La relative nullité de la production fantastique contemporaine offre parfois, le temps d’un faux-film événement (Donnie Darko) ou d’une éphémère esbroufe qualifiée de phénomène ou de révolution en marche (l’Espagne aujourd’hui), l’illusion d’une qualité retrouvée. Pour le renouvellement du genre et une véritable redéfinition de ses codes et de ses frontières, le problème est tout autre. Jeepers creepers, comme avant lui les produits m’as-tu vu d’un Amenabar, renoue avec un esprit de tradition pur et dur. C’est ce qui fait son charme -un peu de soin et de rigueur suffisent généralement à surpasser n’importe quel produit courant- mais aussi son ineptie profonde.

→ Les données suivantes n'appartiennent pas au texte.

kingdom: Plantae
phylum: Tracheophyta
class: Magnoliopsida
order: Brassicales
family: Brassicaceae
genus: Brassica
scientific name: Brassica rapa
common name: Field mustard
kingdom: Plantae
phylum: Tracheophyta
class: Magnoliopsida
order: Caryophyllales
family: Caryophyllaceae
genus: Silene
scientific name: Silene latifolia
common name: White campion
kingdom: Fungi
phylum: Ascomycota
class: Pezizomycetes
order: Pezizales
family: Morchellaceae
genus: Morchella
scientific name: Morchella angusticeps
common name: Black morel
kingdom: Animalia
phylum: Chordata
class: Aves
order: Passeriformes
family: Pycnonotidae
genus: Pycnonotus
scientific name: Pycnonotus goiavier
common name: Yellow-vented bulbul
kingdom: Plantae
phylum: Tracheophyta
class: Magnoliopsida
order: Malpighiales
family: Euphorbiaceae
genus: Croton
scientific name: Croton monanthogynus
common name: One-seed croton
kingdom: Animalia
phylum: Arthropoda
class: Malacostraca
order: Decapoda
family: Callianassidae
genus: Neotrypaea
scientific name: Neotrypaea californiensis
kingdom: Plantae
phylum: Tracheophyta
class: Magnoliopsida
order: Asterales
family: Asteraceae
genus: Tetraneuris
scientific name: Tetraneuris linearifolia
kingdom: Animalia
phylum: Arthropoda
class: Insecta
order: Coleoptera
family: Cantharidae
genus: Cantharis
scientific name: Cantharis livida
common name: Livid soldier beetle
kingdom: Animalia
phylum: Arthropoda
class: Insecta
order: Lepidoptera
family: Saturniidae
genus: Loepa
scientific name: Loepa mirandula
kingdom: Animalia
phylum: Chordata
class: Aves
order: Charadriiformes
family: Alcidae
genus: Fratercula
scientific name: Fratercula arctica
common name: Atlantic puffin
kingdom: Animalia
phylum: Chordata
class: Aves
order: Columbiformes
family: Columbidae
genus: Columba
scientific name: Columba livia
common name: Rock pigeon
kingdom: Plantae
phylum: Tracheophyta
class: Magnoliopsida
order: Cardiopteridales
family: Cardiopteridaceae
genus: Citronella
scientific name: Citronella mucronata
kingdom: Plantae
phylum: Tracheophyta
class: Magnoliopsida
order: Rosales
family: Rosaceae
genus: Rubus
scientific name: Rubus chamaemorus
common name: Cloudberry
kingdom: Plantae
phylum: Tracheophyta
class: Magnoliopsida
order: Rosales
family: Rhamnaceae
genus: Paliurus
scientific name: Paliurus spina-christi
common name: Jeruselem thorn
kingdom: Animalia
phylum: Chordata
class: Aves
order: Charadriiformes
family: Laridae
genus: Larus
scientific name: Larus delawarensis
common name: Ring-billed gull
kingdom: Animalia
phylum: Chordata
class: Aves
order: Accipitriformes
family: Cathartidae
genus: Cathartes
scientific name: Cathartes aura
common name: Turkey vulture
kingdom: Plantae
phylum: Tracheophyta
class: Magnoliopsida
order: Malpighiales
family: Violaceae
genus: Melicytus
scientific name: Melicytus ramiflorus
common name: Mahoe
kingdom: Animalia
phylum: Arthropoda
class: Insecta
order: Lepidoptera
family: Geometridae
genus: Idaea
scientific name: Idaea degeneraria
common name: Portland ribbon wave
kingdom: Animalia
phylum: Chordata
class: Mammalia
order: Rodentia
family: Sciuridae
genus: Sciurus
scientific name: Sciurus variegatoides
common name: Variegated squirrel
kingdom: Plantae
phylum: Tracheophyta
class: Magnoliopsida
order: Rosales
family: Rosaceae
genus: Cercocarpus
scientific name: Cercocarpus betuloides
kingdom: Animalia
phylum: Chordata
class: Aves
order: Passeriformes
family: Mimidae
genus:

L’intrigue (un frère et une sœur plongée dans une sombre histoire de croquemitaine) n’apporte rien. La mise en scène, d’une froideur très scolaire, non plus. C’est précisément ce côté intérêt 0 qui rend le film sympathique : loin de toute approche biaisée (post-modernisme ricanant, cynisme post-acnéique), Jeepers creepers trouble par sa foi et son ancrage dans des procédés à la sobriété consommée. L’ouverture du film, de loin la scène la plus réussie et la plus fascinante du film -une voiture sur une route de campagne, les passages répétés de camions menaçants- laisse entrevoir une approche asséchée du genre évoquant -de très loin- tout un socle souvent laissé pour compte (Massacre à la tronçonneuse, Duel) ces derniers temps. Passé ce choc relatif, le film embraye sur une histoire de monstre entre Stephen King et Les Contes de la crypte.

On pourrait gloser sur le pseudo-trouble qui irrigue le film en souterrain, oscillant entre pulsions incestueuses et vague parabole homosexuelle (le monstre attiré par le jeune garçon). Ce serait malheureusement y voir beaucoup trop. Victor Salva, auteur d’un film veiné de crasseux bruits de couloir (Powder) lui ayant valu pas mal de problèmes judiciaires, joue visiblement d’un statut pas vraiment dans la norme hollywoodienne. Mais cet aspect « cela ne nous regarde pas » du film ne suffit pas à le hisser hors des sentiers battus. Une fois vu, le monstre donne à Jeepers creepers des allures de gaudriole télévisuelle que quelques effets bien sentis (on évite souvent le ridicule que ce genre de monstre issu d’un jeu de rôle mystique charrie derrière lui) portent légèrement au-dessus de la moyenne, à des années lumière tout de même d’un Hypnose, seul et miraculeux chef-d’oeuvre récent de la série B fantastique contemporaine.